Cultura

La lógica en desorden

  • 'El arriero de 'La Providence''. Georges Simenon. Trad. Núria Petit. Acantilado. Barcelona, 2015. 144 páginas. 16 euros.

Siempre es un placer leer a Simenon. Y no tanto, o no sólo, por el enigma que se nos plantea, por el misterio pasajero con que urde sus tramas, sino por el modo en que Maigret ordena trabajosamente el mundo. Ya hemos dicho, quizá en demasiadas ocasiones, que la gran diferencia entre el noir continental y el hard boiled de ultramar es el carácter funcionarial o no de sus protagonistas. Maigret es un funcionario meticuloso y probo que piensa a través de su pipa. El Marlowe de Chandler, sin embargo, es un zaguero de rugby que va por libre y piensa con los puños. La singularidad de Maigret, en cualquier caso, es otra. Y es la misma que separa a Sherlock Holmes y Auguste Dupin del detective moderno.

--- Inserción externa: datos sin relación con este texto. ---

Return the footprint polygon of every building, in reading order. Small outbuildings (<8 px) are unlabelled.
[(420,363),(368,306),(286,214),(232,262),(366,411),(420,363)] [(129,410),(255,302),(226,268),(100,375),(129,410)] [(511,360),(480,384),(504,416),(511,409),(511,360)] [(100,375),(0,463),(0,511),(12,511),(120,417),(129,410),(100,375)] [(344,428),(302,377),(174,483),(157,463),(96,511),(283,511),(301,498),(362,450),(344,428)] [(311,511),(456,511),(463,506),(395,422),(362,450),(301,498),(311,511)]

En Maigret asistimos a la formación nebulosa y escalonada de una sospecha, que luego se verá corroborada o no por los datos. Esta nebulosidad es la que Poe y Conan Doyle y Agatha Christie orillaron en beneficio de la brillantez de sus héroes. Sin embargo, el pensamiento no funciona así. El pensamiento no funciona a la manera implacable del silogismo, sino al modo de una larga digestión que sólo a última hora nos proporciona la solución exacta. En cierto modo, la lógica hipertrofiada de Sherlock Holmes convierte al personaje en un hermoso cuanto irracional mecano. En el caso que nos ocupa, El arriero de 'La Providence', los hechos únicamente toman cuerpo cuando Maigret vislumbra la verdad apasionada y violenta que les dio origen. Bien es cierto que apenas llevamos un siglo de vecindad con el inconsciente, con toda esa materia residual y opaca que nos conforma. En Sherlock Holmes no hay pasiones secretas; sólo móviles con un trayecto predecible. En Maigret, las pasiones, los prejuicios, la esencial opacidad del carácter humano, forman parte del propio proceso inductivo. No se trata, por tanto, de tabular unos hechos, sino de asimilarlos hasta que exuden su material oculto. En esa larga digestión, vemos como Maigret bracea y duda y se interroga agarrado a su pipa.

No es ninguna exageración decir que Maigret se apoya en su pipa para pensar. Ahora bien, en ese pensamiento difuso ha entrado ya una categoría extraña a la lógica. Ha entrado la compasión. Han entrado esa tibia oscuridad donde el hombre y la bestia se confunden.